# [EXERCISE REQUIREMENTS]
Verbatim transcription of the listing is needed.

# [SUPPLIED ENTRIES]
-- Opening Marker --

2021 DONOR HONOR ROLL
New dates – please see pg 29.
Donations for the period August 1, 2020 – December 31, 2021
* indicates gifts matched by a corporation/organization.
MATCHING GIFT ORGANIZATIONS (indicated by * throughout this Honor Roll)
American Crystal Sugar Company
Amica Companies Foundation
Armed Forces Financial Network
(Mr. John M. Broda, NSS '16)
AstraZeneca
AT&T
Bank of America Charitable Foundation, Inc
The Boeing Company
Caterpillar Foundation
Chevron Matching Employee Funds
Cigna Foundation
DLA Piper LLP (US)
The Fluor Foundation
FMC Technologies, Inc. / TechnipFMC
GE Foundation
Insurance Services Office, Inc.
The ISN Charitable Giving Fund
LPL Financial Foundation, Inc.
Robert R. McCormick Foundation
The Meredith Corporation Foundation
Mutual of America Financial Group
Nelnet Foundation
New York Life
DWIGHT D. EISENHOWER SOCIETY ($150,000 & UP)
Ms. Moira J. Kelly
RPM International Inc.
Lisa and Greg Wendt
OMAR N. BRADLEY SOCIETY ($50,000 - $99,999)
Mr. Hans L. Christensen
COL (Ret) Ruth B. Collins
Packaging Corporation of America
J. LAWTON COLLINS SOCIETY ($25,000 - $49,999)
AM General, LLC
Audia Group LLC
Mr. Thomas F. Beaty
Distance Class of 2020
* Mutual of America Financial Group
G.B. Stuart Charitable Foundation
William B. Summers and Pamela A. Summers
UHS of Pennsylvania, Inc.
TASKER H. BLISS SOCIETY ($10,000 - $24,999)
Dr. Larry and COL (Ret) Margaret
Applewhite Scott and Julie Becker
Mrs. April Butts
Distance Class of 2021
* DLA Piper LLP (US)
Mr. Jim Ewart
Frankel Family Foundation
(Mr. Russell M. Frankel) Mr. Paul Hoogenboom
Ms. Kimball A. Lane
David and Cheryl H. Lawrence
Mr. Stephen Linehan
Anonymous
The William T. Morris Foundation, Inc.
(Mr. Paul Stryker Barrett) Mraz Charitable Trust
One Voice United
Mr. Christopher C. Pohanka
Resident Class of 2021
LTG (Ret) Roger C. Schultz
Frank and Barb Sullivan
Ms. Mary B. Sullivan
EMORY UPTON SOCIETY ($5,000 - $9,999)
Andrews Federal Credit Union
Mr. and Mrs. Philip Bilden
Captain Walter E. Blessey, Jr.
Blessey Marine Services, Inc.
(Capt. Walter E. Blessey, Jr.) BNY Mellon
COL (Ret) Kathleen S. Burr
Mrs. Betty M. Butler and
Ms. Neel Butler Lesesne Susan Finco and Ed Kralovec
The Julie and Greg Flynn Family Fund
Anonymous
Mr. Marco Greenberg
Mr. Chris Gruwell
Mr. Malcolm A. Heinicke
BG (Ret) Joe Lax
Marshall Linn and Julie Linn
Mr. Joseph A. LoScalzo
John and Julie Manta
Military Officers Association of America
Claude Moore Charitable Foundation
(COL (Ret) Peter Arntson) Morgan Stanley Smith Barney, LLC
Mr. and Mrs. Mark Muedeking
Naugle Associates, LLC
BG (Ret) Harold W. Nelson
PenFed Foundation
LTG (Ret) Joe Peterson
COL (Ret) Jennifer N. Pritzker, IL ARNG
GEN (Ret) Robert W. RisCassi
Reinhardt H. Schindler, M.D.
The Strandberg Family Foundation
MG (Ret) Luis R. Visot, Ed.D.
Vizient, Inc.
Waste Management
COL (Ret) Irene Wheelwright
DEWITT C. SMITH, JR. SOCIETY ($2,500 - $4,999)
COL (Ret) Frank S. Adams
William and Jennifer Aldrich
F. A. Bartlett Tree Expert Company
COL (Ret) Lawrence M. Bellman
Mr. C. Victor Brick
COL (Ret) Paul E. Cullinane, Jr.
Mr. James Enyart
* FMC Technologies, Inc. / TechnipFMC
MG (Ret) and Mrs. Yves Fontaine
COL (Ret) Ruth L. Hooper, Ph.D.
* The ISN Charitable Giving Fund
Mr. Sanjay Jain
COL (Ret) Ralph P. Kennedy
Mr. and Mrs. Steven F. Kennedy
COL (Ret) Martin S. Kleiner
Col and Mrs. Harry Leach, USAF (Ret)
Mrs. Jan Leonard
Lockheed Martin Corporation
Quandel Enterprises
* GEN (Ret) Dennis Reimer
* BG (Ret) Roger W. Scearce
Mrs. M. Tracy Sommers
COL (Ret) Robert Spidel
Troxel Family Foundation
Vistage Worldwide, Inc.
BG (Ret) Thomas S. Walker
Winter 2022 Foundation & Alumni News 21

-- Closing Marker --

# [TASK SOLUTION]
2021 DONOR HONOR ROLL
New dates – please see pg 29.
Donations for the period August 1, 2020 – December 31, 2021
* indicates gifts matched by a corporation/organization.
MATCHING GIFT ORGANIZATIONS (indicated by * throughout this Honor Roll)
American Crystal Sugar Company
Amica Companies Foundation
Armed Forces Financial Network
(Mr. John M. Broda, NSS '16)
AstraZeneca
AT&T
Bank of America Charitable Foundation, Inc
The Boeing Company
Caterpillar Foundation
Chevron Matching Employee Funds
Cigna Foundation
DLA Piper LLP (US)
The Fluor Foundation
FMC Technologies, Inc. / TechnipFMC
GE Foundation
Insurance Services Office, Inc.
The ISN Charitable Giving Fund
LPL Financial Foundation, Inc.
Robert R. McCormick Foundation
The Meredith Corporation Foundation
Mutual of America Financial Group
Nelnet Foundation
New York Life
DWIGHT D. EISENHOWER SOCIETY ($150,000 & UP)
Ms. Moira J. Kelly
RPM International Inc.
Lisa and Greg Wendt
OMAR N. BRADLEY SOCIETY ($50,000 - $99,999)
Mr. Hans L. Christensen
COL (Ret) Ruth B. Collins
Packaging Corporation of America
J. LAWTON COLLINS SOCIETY ($25,000 - $49,999)
AM General, LLC
Audia Group LLC
Mr. Thomas F. Beaty
Distance Class of 2020
* Mutual of America Financial Group
G.B. Stuart Charitable Foundation
William B. Summers and Pamela A. Summers
UHS of Pennsylvania, Inc.
TASKER H. BLISS SOCIETY ($10,000 - $24,999)
Dr. Larry and COL (Ret) Margaret
Applewhite Scott and Julie Becker
Mrs. April Butts
Distance Class of 2021
* DLA Piper LLP (US)
Mr. Jim Ewart
Frankel Family Foundation
(Mr. Russell M. Frankel) Mr. Paul Hoogenboom
Ms. Kimball A. Lane
David and Cheryl H. Lawrence
Mr. Stephen Linehan
Anonymous
The William T. Morris Foundation, Inc.
(Mr. Paul Stryker Barrett) Mraz Charitable Trust
One Voice United
Mr. Christopher C. Pohanka
Resident Class of 2021
LTG (Ret) Roger C. Schultz
Frank and Barb Sullivan
Ms. Mary B. Sullivan
EMORY UPTON SOCIETY ($5,000 - $9,999)
Andrews Federal Credit Union
Mr. and Mrs. Philip Bilden
Captain Walter E. Blessey, Jr.
Blessey Marine Services, Inc.
(Capt. Walter E. Blessey, Jr.) BNY Mellon
COL (Ret) Kathleen S. Burr
Mrs. Betty M. Butler and
Ms. Neel Butler Lesesne Susan Finco and Ed Kralovec
The Julie and Greg Flynn Family Fund
Anonymous
Mr. Marco Greenberg
Mr. Chris Gruwell
Mr. Malcolm A. Heinicke
BG (Ret) Joe Lax
Marshall Linn and Julie Linn
Mr. Joseph A. LoScalzo
John and Julie Manta
Military Officers Association of America
Claude Moore Charitable Foundation
(COL (Ret) Peter Arntson) Morgan Stanley Smith Barney, LLC
Mr. and Mrs. Mark Muedeking
Naugle Associates, LLC
BG (Ret) Harold W. Nelson
PenFed Foundation
LTG (Ret) Joe Peterson
COL (Ret) Jennifer N. Pritzker, IL ARNG
GEN (Ret) Robert W. RisCassi
Reinhardt H. Schindler, M.D.
The Strandberg Family Foundation
MG (Ret) Luis R. Visot, Ed.D.
Vizient, Inc.
Waste Management
COL (Ret) Irene Wheelwright
DEWITT C. SMITH, JR. SOCIETY ($2,500 - $4,999)
COL (Ret) Frank S. Adams
William and Jennifer Aldrich
F. A. Bartlett Tree Expert Company
COL (Ret) Lawrence M. Bellman
Mr. C. Victor Brick
COL (Ret) Paul E. Cullinane, Jr.
Mr. James Enyart
* FMC Technologies, Inc. / TechnipFMC
MG (Ret) and Mrs. Yves Fontaine
COL (Ret) Ruth L. Hooper, Ph.D.
* The ISN Charitable Giving Fund
Mr. Sanjay Jain
COL (Ret) Ralph P. Kennedy
Mr. and Mrs. Steven F. Kennedy
COL (Ret) Martin S. Kleiner
Col and Mrs. Harry Leach, USAF (Ret)
Mrs. Jan Leonard
Lockheed Martin Corporation
Quandel Enterprises
* GEN (Ret) Dennis Reimer
* BG (Ret) Roger W. Scearce
Mrs. M. Tracy Sommers
COL (Ret) Robert Spidel
Troxel Family Foundation
Vistage Worldwide, Inc.
BG (Ret) Thomas S. Walker
Winter 2022 Foundation & Alumni News 21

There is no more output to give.